>> BEGIN Supplied data

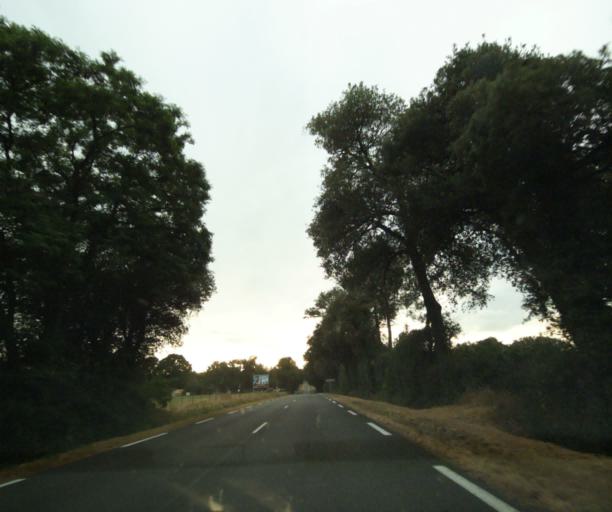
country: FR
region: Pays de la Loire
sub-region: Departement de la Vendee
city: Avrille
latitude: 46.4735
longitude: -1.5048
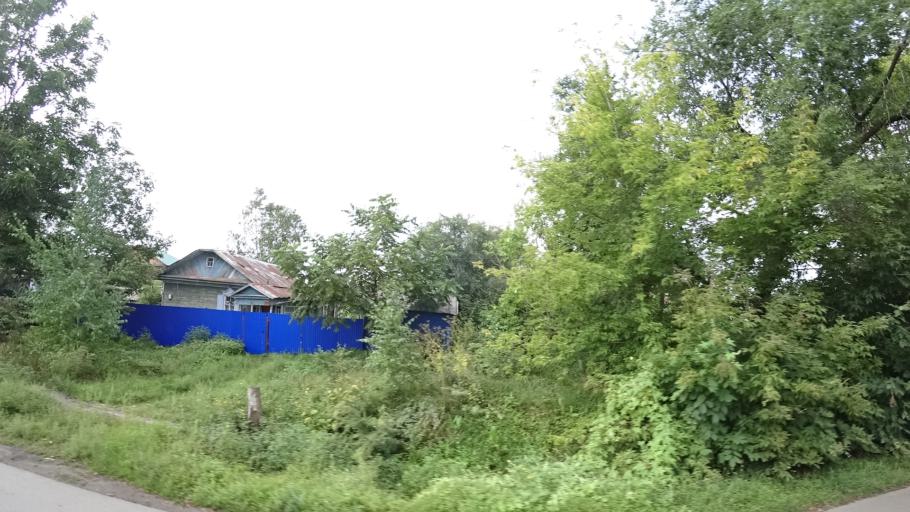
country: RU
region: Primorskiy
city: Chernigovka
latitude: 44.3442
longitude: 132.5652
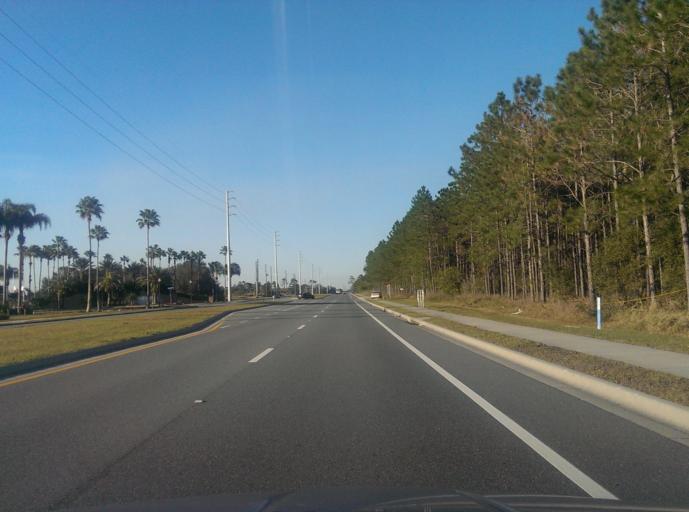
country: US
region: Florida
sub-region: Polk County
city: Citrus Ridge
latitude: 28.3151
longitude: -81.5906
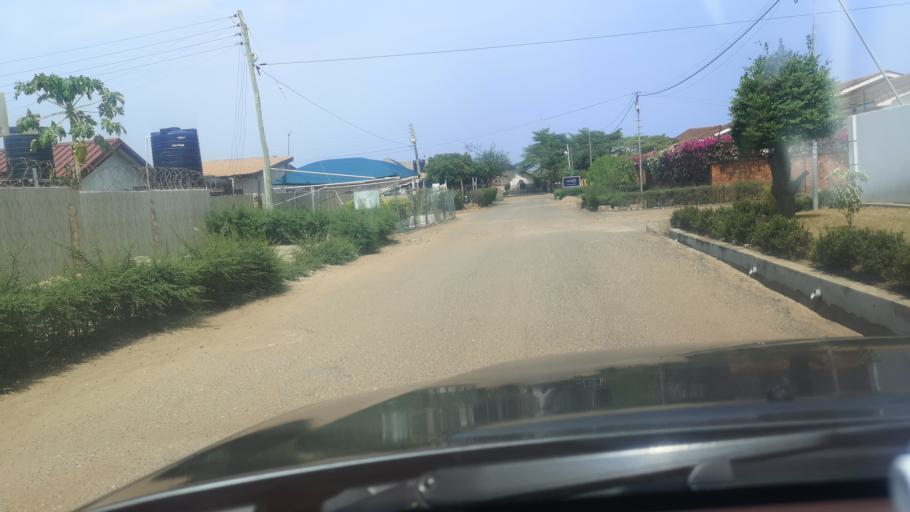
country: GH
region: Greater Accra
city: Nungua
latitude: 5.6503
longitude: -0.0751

>> END Supplied data
>> BEGIN Supplied data

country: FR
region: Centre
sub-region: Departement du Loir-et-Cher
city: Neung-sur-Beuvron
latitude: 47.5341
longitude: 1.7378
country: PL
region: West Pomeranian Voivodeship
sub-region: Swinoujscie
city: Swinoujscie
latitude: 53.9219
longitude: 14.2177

>> END Supplied data

• Aim
Please transcribe the lines between the one holding "city: Avrille" and the one holding "longitude: -0.0751", inclusive, leaving the pictures out of your answer.

• Written reply
city: Avrille
latitude: 46.4735
longitude: -1.5048
country: RU
region: Primorskiy
city: Chernigovka
latitude: 44.3442
longitude: 132.5652
country: US
region: Florida
sub-region: Polk County
city: Citrus Ridge
latitude: 28.3151
longitude: -81.5906
country: GH
region: Greater Accra
city: Nungua
latitude: 5.6503
longitude: -0.0751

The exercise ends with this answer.